BRIEF — Please reproduce the records word for word, from the start through the line that contains "Наша компания стремится", with that line included.

────────────────────────────────────────

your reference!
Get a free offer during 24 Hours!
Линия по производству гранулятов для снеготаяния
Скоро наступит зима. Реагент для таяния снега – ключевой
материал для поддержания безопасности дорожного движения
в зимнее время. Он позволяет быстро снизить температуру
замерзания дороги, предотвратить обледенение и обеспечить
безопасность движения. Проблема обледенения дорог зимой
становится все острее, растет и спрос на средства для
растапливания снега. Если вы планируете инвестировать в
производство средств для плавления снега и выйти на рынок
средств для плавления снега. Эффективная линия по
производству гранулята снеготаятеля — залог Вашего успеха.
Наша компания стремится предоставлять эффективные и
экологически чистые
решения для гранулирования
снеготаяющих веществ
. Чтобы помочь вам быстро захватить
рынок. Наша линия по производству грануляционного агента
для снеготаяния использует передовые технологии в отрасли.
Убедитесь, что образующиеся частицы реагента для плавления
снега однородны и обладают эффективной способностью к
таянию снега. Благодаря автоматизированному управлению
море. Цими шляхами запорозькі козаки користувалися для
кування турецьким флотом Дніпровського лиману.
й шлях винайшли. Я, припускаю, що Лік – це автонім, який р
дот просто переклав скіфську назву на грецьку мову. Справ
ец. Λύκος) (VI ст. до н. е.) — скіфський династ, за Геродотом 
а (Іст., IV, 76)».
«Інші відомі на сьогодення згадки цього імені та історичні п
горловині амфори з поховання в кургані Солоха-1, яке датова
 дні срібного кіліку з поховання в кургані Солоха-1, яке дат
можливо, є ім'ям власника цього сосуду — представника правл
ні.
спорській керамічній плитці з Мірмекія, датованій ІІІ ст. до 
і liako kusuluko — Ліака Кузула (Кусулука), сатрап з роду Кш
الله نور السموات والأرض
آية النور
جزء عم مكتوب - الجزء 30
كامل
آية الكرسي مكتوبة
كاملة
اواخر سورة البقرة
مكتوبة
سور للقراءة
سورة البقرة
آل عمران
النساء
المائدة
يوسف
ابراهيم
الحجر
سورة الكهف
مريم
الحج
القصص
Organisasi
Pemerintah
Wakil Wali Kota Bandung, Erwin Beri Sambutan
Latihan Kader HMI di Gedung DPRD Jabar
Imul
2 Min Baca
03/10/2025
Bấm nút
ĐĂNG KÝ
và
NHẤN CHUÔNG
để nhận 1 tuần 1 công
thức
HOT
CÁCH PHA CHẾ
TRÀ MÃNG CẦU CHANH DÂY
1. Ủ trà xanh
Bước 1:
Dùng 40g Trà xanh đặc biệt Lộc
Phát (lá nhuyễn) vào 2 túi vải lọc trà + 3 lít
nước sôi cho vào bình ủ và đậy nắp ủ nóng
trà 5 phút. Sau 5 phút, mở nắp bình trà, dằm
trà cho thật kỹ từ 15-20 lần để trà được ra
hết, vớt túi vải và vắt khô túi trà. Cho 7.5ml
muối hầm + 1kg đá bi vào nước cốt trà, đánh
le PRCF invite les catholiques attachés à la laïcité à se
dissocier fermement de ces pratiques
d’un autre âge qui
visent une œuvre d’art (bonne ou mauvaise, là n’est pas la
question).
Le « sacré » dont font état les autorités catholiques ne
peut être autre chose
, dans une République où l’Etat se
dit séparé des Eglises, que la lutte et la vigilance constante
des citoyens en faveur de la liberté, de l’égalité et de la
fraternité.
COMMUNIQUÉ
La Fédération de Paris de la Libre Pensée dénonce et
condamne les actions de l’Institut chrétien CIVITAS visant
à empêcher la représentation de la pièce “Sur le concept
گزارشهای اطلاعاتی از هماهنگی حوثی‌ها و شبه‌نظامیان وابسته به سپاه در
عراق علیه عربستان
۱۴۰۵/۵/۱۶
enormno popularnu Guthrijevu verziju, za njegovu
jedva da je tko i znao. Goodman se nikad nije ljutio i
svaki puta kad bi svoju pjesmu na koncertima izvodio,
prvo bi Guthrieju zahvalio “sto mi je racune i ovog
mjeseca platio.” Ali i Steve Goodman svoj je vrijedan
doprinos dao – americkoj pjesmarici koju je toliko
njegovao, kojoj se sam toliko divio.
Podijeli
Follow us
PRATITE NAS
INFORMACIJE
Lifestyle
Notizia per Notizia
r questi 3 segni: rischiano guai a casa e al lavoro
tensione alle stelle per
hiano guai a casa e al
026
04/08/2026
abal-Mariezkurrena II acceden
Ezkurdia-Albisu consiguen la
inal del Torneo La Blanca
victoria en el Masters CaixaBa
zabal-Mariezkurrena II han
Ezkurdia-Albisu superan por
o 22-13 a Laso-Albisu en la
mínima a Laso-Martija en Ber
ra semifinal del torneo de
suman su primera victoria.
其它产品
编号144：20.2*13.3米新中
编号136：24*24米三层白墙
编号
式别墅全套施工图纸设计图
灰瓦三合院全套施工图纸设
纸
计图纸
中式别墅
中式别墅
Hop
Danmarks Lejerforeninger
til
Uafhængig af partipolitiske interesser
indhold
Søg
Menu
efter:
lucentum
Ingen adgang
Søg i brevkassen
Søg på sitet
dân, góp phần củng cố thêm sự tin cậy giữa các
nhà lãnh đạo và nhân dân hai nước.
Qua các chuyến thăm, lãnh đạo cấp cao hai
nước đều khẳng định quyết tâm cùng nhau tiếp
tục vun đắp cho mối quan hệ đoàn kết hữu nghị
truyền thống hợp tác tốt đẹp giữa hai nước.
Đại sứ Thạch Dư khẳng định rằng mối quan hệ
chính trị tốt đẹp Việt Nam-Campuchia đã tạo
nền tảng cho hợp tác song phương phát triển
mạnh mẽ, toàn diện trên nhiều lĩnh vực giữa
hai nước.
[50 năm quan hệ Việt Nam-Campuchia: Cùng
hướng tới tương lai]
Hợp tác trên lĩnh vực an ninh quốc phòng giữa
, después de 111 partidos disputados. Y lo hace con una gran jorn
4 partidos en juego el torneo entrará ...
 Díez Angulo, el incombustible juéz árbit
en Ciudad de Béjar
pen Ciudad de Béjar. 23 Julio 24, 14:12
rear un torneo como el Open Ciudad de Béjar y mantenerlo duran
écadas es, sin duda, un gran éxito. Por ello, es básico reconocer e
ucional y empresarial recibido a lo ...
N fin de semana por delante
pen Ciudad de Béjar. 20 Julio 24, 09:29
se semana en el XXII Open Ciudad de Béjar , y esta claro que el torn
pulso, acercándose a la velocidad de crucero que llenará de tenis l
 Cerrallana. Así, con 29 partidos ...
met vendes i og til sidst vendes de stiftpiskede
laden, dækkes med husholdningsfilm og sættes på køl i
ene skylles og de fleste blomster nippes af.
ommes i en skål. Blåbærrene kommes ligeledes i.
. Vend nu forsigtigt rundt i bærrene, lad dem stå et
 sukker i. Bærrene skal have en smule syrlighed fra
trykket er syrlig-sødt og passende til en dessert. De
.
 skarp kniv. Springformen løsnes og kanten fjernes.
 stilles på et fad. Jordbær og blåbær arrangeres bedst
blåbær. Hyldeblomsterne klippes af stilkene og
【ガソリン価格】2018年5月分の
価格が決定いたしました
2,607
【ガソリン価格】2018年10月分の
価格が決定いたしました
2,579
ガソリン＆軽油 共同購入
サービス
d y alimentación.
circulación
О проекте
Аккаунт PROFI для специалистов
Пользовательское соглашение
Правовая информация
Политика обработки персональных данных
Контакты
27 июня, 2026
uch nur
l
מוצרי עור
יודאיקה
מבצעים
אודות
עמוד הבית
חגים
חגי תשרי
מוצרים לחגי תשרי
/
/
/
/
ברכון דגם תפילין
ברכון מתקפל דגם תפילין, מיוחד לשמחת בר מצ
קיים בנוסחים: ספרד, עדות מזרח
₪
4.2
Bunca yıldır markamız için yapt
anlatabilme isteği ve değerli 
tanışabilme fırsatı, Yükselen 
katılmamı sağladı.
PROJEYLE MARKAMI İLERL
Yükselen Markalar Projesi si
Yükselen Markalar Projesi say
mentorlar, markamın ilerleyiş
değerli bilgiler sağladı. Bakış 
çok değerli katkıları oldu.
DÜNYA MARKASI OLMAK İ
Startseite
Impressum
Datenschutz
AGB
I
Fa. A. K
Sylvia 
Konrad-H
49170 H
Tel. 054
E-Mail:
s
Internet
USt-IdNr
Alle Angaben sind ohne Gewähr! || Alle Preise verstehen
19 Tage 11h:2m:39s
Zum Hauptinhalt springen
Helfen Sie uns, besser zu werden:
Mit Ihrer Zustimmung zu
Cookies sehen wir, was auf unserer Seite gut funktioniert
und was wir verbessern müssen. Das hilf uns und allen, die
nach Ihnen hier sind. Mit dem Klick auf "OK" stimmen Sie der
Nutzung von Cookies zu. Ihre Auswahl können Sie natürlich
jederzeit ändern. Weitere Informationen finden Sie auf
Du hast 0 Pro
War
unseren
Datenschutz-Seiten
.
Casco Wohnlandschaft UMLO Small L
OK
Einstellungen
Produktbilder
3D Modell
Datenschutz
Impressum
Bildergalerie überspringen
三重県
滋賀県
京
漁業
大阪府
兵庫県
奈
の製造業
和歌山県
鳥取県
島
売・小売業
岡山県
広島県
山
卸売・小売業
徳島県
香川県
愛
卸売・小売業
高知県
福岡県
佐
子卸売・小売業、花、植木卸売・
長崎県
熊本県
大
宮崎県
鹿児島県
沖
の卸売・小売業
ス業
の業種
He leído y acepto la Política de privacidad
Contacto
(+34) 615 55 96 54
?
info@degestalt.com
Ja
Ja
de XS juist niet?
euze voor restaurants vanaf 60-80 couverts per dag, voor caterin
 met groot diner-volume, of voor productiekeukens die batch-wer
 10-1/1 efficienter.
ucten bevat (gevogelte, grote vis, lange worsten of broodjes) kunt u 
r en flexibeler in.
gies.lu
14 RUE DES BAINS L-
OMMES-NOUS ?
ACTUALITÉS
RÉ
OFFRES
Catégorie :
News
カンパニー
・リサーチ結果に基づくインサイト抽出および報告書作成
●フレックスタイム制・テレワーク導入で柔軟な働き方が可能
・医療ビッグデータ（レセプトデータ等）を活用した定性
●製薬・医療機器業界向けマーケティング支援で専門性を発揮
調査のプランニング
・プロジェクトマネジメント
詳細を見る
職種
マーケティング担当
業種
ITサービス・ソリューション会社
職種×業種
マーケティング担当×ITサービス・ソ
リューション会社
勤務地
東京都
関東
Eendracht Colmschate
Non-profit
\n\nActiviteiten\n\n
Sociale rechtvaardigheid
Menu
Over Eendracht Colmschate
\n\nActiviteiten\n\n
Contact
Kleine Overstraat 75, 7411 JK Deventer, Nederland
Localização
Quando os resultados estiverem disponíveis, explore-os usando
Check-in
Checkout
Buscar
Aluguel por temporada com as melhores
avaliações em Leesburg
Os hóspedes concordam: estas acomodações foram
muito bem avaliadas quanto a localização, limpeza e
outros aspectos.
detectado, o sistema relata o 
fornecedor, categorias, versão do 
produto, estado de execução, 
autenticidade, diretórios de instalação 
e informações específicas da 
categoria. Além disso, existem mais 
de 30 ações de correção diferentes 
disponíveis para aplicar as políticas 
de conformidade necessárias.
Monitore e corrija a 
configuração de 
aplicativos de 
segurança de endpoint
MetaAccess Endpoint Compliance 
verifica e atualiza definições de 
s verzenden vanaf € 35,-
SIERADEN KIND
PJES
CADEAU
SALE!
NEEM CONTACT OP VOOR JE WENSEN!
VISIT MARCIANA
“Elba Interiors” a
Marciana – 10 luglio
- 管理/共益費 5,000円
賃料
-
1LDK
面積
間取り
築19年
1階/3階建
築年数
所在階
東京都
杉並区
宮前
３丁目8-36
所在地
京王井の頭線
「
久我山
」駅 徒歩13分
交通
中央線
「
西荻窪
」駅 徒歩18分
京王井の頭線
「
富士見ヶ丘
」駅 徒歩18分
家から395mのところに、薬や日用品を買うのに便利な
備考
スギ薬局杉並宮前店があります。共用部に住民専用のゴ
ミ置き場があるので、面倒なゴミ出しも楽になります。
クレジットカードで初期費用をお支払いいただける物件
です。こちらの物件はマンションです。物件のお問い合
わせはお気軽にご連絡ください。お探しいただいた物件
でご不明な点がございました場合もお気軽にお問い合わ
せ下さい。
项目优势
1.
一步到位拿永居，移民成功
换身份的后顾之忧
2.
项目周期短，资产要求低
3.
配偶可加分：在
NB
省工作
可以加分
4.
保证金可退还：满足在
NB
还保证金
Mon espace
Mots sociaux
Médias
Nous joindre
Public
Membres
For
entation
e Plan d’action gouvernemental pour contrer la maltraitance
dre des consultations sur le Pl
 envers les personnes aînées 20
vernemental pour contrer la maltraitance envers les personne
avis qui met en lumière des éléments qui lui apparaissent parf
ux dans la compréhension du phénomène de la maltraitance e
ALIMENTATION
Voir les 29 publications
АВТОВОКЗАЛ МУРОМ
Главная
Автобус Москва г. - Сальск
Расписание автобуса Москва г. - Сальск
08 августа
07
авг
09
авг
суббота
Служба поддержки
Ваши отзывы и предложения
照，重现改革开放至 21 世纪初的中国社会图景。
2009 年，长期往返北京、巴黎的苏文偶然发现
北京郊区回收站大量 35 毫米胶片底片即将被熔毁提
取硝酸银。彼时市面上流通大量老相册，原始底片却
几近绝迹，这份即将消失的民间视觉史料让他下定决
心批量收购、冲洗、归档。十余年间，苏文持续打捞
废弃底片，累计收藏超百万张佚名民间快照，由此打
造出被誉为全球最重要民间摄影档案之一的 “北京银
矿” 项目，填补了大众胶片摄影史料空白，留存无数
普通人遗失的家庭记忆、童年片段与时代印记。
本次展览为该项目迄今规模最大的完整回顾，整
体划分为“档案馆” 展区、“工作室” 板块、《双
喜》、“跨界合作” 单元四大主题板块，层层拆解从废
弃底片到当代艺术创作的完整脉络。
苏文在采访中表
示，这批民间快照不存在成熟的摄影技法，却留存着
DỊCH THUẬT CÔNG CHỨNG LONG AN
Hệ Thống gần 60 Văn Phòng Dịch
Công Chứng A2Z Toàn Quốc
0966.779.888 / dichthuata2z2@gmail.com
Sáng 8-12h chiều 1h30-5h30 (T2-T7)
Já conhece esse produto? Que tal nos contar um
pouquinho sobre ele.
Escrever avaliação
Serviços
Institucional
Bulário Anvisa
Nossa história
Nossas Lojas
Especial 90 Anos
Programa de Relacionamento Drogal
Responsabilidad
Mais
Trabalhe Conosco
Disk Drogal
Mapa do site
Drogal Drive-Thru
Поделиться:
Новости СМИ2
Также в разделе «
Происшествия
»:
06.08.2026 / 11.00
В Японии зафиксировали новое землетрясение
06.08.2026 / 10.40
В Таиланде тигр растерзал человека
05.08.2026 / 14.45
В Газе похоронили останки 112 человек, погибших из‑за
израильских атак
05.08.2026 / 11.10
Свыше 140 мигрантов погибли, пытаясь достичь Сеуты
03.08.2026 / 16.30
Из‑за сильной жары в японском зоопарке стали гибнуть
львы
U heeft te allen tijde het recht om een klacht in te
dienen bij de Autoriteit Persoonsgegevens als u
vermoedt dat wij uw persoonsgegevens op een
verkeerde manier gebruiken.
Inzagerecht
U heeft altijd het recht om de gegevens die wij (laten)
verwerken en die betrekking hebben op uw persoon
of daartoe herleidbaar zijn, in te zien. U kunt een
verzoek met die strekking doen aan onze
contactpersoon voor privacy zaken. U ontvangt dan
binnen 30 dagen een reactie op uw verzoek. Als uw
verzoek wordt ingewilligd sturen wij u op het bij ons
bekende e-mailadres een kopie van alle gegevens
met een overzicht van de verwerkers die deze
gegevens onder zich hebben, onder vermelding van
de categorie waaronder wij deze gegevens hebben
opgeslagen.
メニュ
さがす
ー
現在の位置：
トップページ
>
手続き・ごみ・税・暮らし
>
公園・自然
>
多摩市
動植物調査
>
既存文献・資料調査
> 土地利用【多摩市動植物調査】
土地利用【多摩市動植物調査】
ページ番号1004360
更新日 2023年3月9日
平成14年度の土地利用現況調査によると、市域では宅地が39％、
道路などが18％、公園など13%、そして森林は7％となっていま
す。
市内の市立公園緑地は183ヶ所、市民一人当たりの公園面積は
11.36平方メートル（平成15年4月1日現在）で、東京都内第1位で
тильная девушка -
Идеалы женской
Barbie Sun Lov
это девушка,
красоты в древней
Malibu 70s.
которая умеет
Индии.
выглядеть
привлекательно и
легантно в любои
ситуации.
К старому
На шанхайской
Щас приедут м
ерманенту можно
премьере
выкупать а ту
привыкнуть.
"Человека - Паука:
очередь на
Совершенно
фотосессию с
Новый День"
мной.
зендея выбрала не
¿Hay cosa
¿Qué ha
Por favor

────────────────────────────────────────

THE ANSWER —
your reference!
Get a free offer during 24 Hours!
Линия по производству гранулятов для снеготаяния
Скоро наступит зима. Реагент для таяния снега – ключевой
материал для поддержания безопасности дорожного движения
в зимнее время. Он позволяет быстро снизить температуру
замерзания дороги, предотвратить обледенение и обеспечить
безопасность движения. Проблема обледенения дорог зимой
становится все острее, растет и спрос на средства для
растапливания снега. Если вы планируете инвестировать в
производство средств для плавления снега и выйти на рынок
средств для плавления снега. Эффективная линия по
производству гранулята снеготаятеля — залог Вашего успеха.
Наша компания стремится предоставлять эффективные и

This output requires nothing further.